_The problem:_ From the entries that follow, pick out all lines holding "negative".

_Provided information:_

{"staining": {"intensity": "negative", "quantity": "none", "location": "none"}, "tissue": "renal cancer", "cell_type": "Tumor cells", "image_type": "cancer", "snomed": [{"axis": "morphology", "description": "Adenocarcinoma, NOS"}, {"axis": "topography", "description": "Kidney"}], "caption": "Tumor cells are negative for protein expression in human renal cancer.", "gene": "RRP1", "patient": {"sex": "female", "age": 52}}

* * *

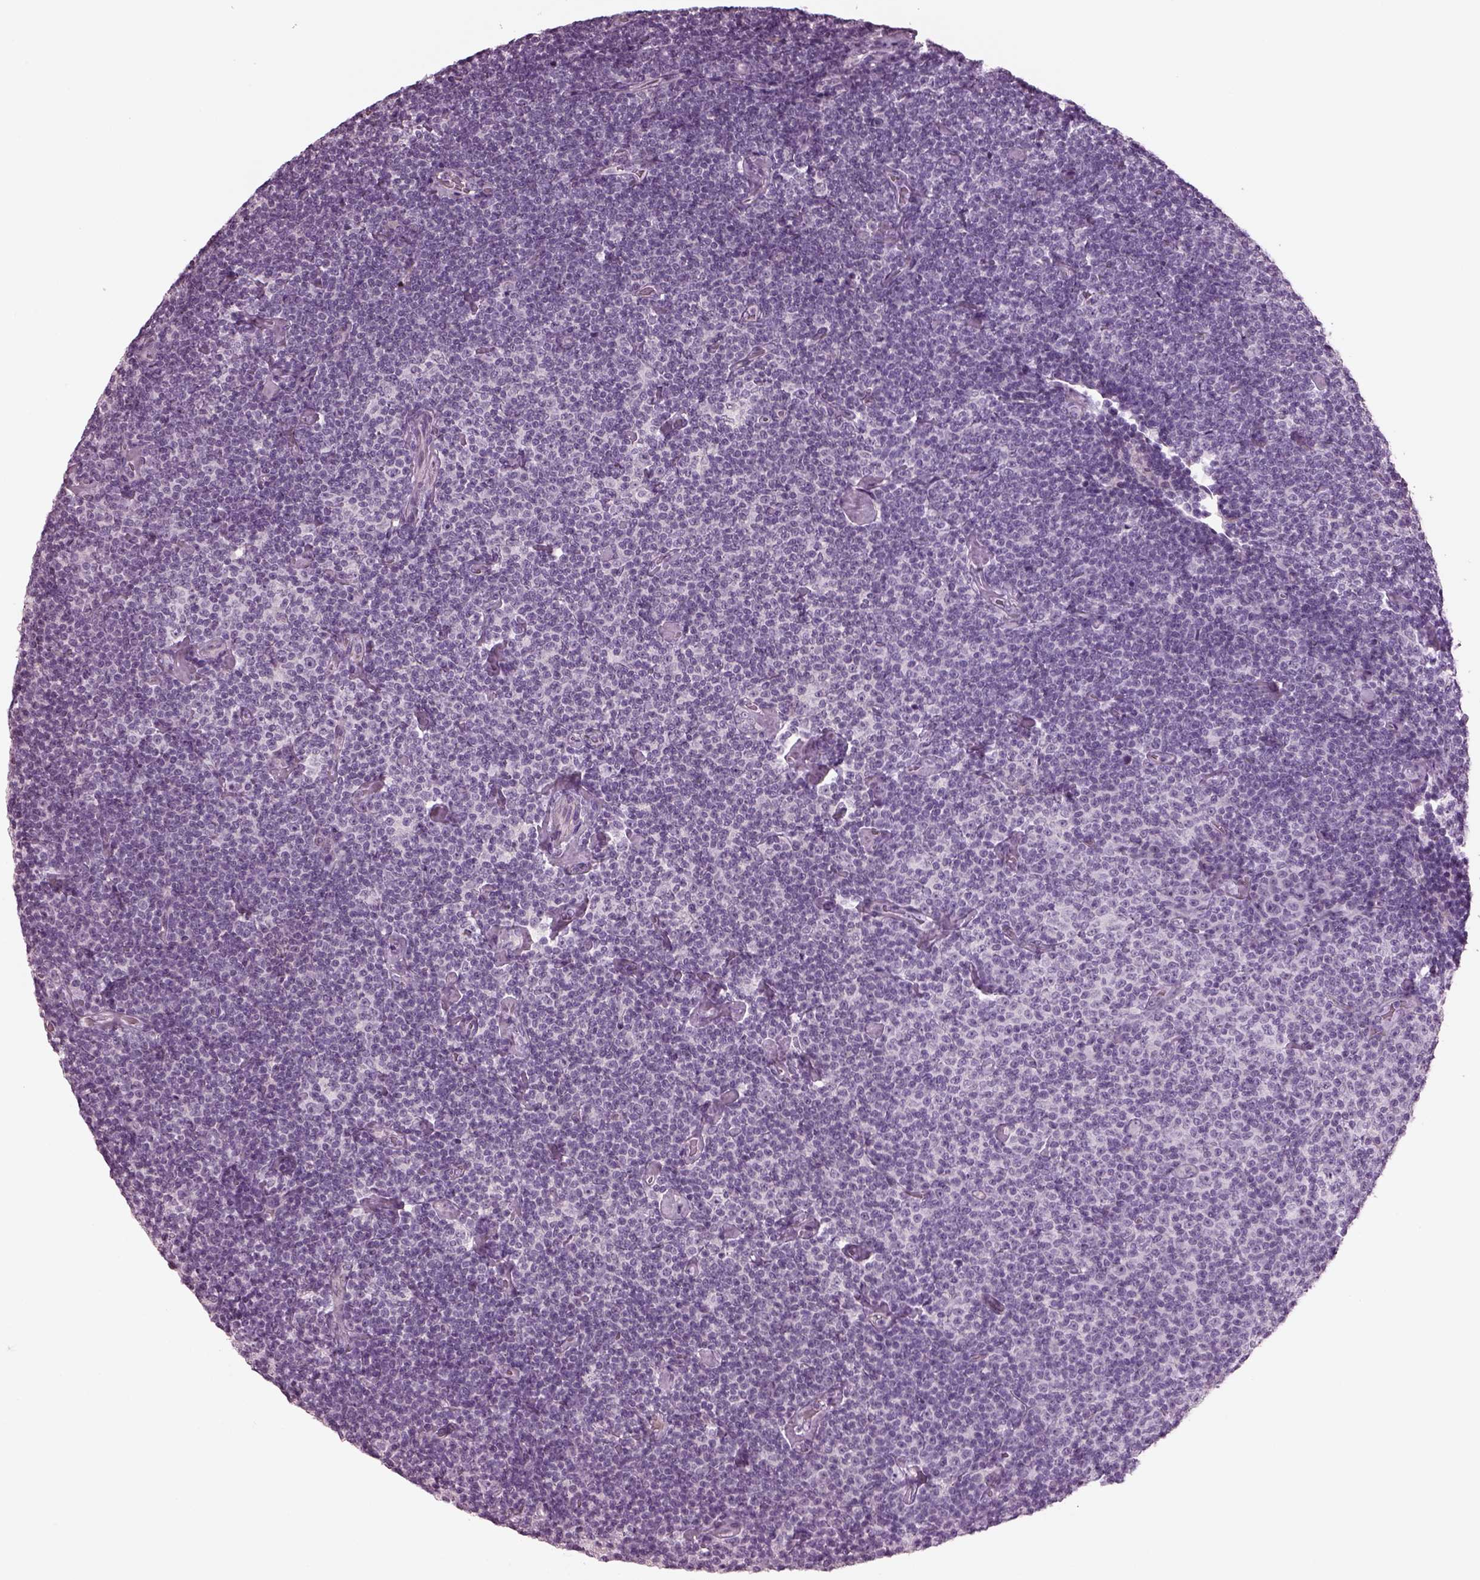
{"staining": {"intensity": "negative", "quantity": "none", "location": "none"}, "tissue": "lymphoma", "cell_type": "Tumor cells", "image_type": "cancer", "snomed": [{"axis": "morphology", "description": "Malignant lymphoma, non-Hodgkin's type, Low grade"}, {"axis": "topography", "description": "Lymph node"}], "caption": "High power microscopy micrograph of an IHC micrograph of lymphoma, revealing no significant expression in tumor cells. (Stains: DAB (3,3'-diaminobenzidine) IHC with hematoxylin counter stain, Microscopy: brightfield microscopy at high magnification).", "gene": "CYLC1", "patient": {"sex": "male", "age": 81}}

...

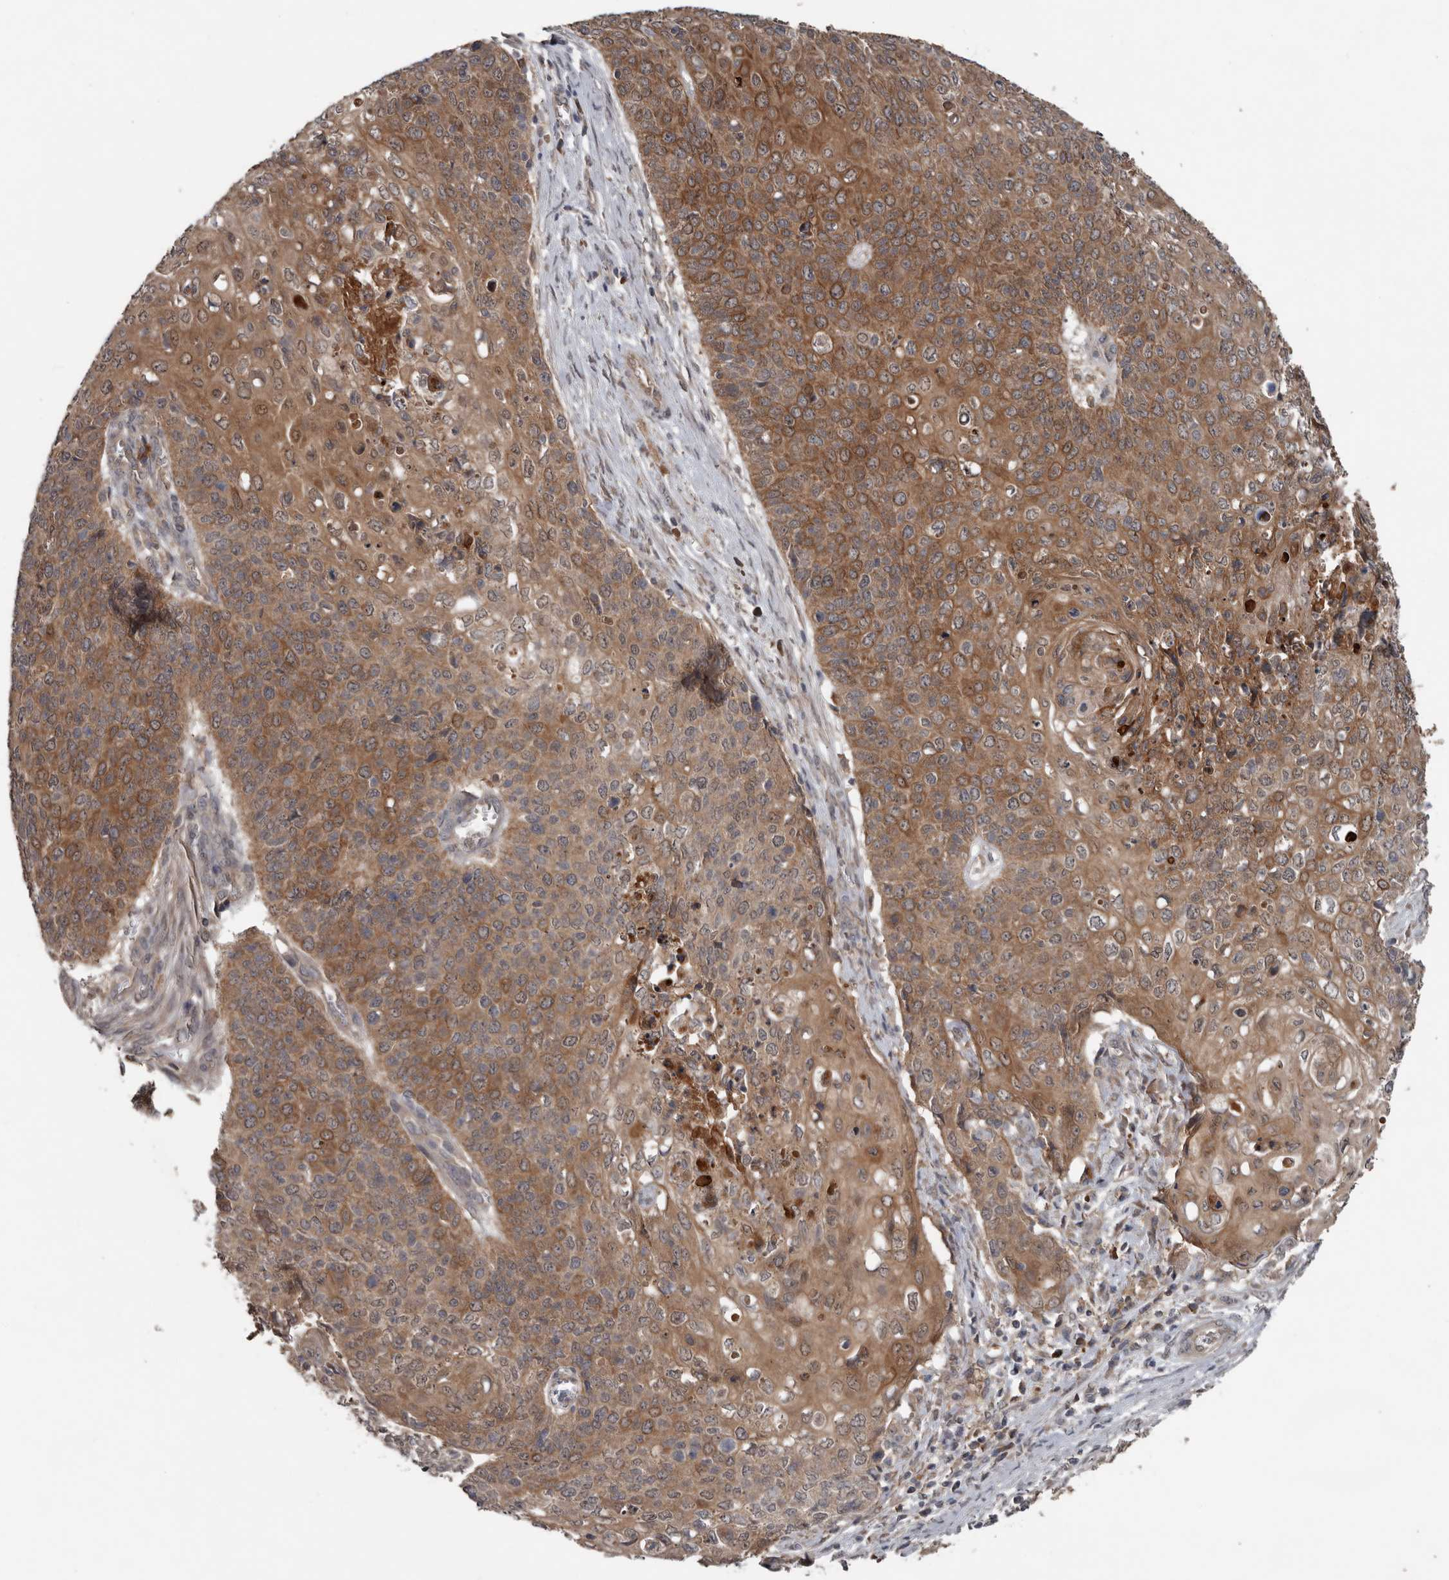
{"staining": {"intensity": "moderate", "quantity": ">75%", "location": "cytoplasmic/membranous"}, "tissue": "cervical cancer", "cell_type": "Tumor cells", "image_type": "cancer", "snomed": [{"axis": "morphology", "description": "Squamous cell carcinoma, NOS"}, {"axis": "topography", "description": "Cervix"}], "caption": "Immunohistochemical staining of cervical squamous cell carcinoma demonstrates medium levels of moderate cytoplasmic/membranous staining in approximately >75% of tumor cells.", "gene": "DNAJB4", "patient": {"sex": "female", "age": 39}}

_Final answer:_
{"staining": {"intensity": "negative", "quantity": "none", "location": "none"}, "tissue": "renal cancer", "cell_type": "Tumor cells", "image_type": "cancer", "snomed": [{"axis": "morphology", "description": "Adenocarcinoma, NOS"}, {"axis": "topography", "description": "Kidney"}], "caption": "Tumor cells are negative for protein expression in human renal cancer.", "gene": "RRP1", "patient": {"sex": "female", "age": 52}}
{"staining": {"intensity": "negative", "quantity": "none", "location": "none"}, "tissue": "lymphoma", "cell_type": "Tumor cells", "image_type": "cancer", "snomed": [{"axis": "morphology", "description": "Malignant lymphoma, non-Hodgkin's type, Low grade"}, {"axis": "topography", "description": "Lymph node"}], "caption": "High power microscopy micrograph of an IHC micrograph of lymphoma, revealing no significant expression in tumor cells. (Stains: DAB (3,3'-diaminobenzidine) IHC with hematoxylin counter stain, Microscopy: brightfield microscopy at high magnification).", "gene": "CYLC1", "patient": {"sex": "male", "age": 81}}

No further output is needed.